Special Projects
Co-City Baton Rouge
The Co-City Project
The Co-City Model is an applied research partnership and platform developed by the LABoratory for GOVernance of the City as a Commons (LABGOV) based at Georgetown University and the Marron Institute of Urban Management at New York University. The Co-City Initiative has partnered with Build Baton Rouge to apply the model in support of a multi-stakeholder approach to community engagement for the agency’s redevelopment efforts.
In Bologna, Italy the Co-City process resulted in a local regulation which allowed city residents to partner with city officials to revitalize public spaces and to utilize vacant and abandoned city assets toward specific neighborhood projects. It also led to the creation of an Office of Civic Imagination Office as a policy laboratory where city staff work with residents to develop ideas and co-design local initiatives like a participatory budgeting process that is ongoing. As a result of the project, Bologna was the recipient of the Bloomberg Philanthropies’ Cities of Service Engaged Cities Award. In Harlem, NY the Co-City process is being utilized to improve access to fast, high quality digital resources, including broadband internet. The project is bringing together city officials, residents, local business and civic organizations to design and develop a co-governed, community-based affordable high-speed network to help bridge the digital divide. As in both of these examples, the goal of the Co-City protocol is to foster social innovation in urban services provision, spur collaborative economies as a driver of local economic development, and promote inclusive urban regeneration.
The Co-City/BBR Partnership
The Co-City/BBR partnership will involve the creation, modeling, and testing of novel neighborhood governance, financing, and participatory institutions that provide residents with long-term stakes in economic revitalization. The effort will promote community building while engaging a wide set of stakeholders who will pursue projects together with end users to overcome social inequalities and enhance the participation of underrepresented social groups. By focusing on neighborhood scale governance innovation, such as a Neighborhood Improvement District or a Community Infrastructure Trust, the Co-City methodology ensures that the project outcome focuses on residents, the various stakeholders, and their needs and interests in economic regeneration.
About the Partners
Sheila R. Foster is a Professor of Law and Public Policy (joint appointment with McCourt School of Public Policy) at Georgetown University. Foster writes in the areas of property, environmental policy, land use law, and state and local government. Foster co-developed LabGov with Christian Iaione (LUISS Guido Carli) over the last decade, developing the idea of the Co-City through their body of scholarship and applying its protocol in European, Latin American and now American cities.

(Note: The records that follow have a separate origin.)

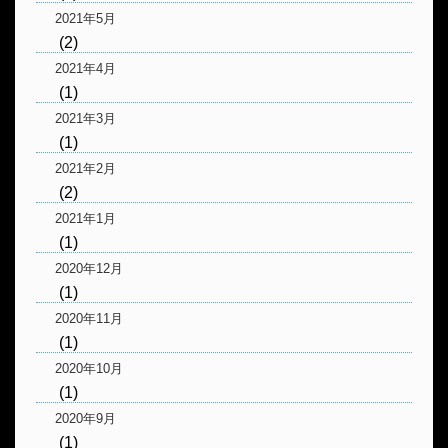
2021年5月
(2)
2021年4月
(1)
2021年3月
(1)
2021年2月
(2)
2021年1月
(1)
2020年12月
(1)
2020年11月
(1)
2020年10月
(1)
2020年9月
(1)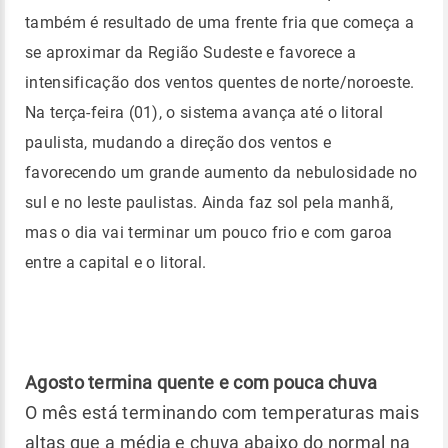
também é resultado de uma frente fria que começa a
se aproximar da Região Sudeste e favorece a
intensificação dos ventos quentes de norte/noroeste.
Na terça-feira (01), o sistema avança até o litoral
paulista, mudando a direção dos ventos e
favorecendo um grande aumento da nebulosidade no
sul e no leste paulistas. Ainda faz sol pela manhã,
mas o dia vai terminar um pouco frio e com garoa
entre a capital e o litoral.
Agosto termina quente e com pouca chuva
O mês está terminando com temperaturas mais
altas que a média e chuva abaixo do normal na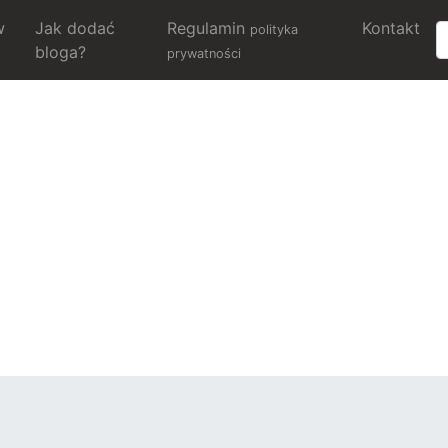
w
Jak dodać
Regulamin
Kontakt
polityka
bloga?
prywatności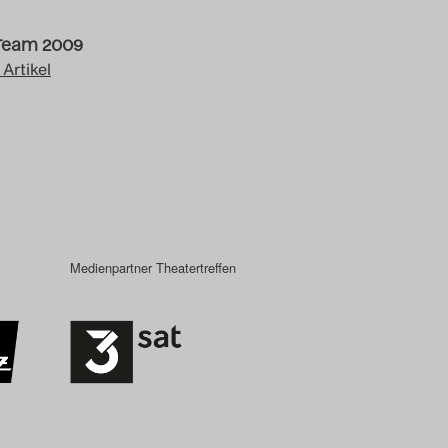
Team 2009
 Artikel
Medienpartner Theatertreffen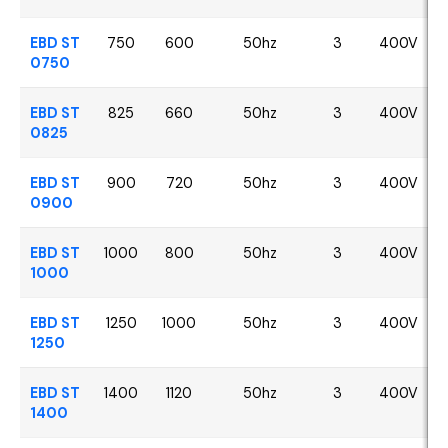
EBD ST
750
600
50hz
3
400V
0750
EBD ST
825
660
50hz
3
400V
0825
EBD ST
900
720
50hz
3
400V
0900
EBD ST
1000
800
50hz
3
400V
1000
EBD ST
1250
1000
50hz
3
400V
1250
EBD ST
1400
1120
50hz
3
400V
1400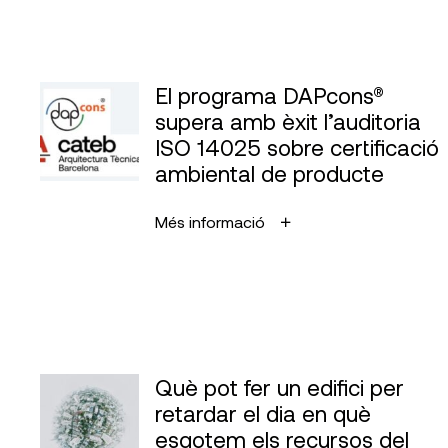
El programa DAPcons®
supera amb èxit l’auditoria
ISO 14025 sobre certificació
ambiental de producte
Més informació
Què pot fer un edifici per
retardar el dia en què
esgotem els recursos del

Professor Clayton Gillette is the Director of the Marron Institute of Urban Management and the Max E. Greenberg Professor of Contract Law at the New York University School of Law. Gillette’s scholarship concentrates on local government law and commercial law. The Marron Institute of Urban Management is an applied research unit of New York University. Faculty and researchers from Marron work directly with cities and other governments to improve the delivery of municipal services.
Manohar “Manny” Patole is a Co-City Fellow and Project Manager for the Co-City/EBRRA project. He holds a Master of Urban Planning degree from NYU Wagner Graduate School of Public Service and UNESCO’s Institute for Water Education and University of Dundee’s Centre for Energy, Petroleum and Mineral Law and Policy with a LLm/ME specializing in Water Governance and Conflict Resolution and Water Conflict Management.
Click below for more information about the Co-City Baton Rouge Project.
Baton Rouge Future Visioning Project
In 2019 Build Baton Rouge partnered with the City-Parish’s Smart City Committee to launch a future visioning project that would examine the impacts of automated mobility and climate change on urban development over the next decade. The effort began with a presentation by Build Baton Rouge CEO Christopher Tyson and Smart City Committee Chairman John Snow at the 2019 Urbanism Next Conference entitled, “The Missing Middle: Understanding the Unique Challenges of AV Adaptation for Mid-Size Metros.” After the presentation, Tyson and Snow teamed up with London-based Mica Architects and began working with the architecture firm to explore modeling opportunities for future land use and development scenarios based upon existing data on how automated mobility and climate change might impact Baton Rouge. In October 2019 Mica Architects visited Baton Rouge and presented to a number of local stakeholders over several sessions about these issues.
At the May 2020 Urbanism Next Conference, Tyson, Snow, and the team from Mica will lead a cohort to host a workshop entitled, “Automation & Climate Change on the Bayou: Remaking Prototypical Urban Corridors for the Future.” The workshop will center on Baton Rouge’s Florida Boulevard as a case study for adaptation and realignment around the realities and potentialities of automated mobility and climate change.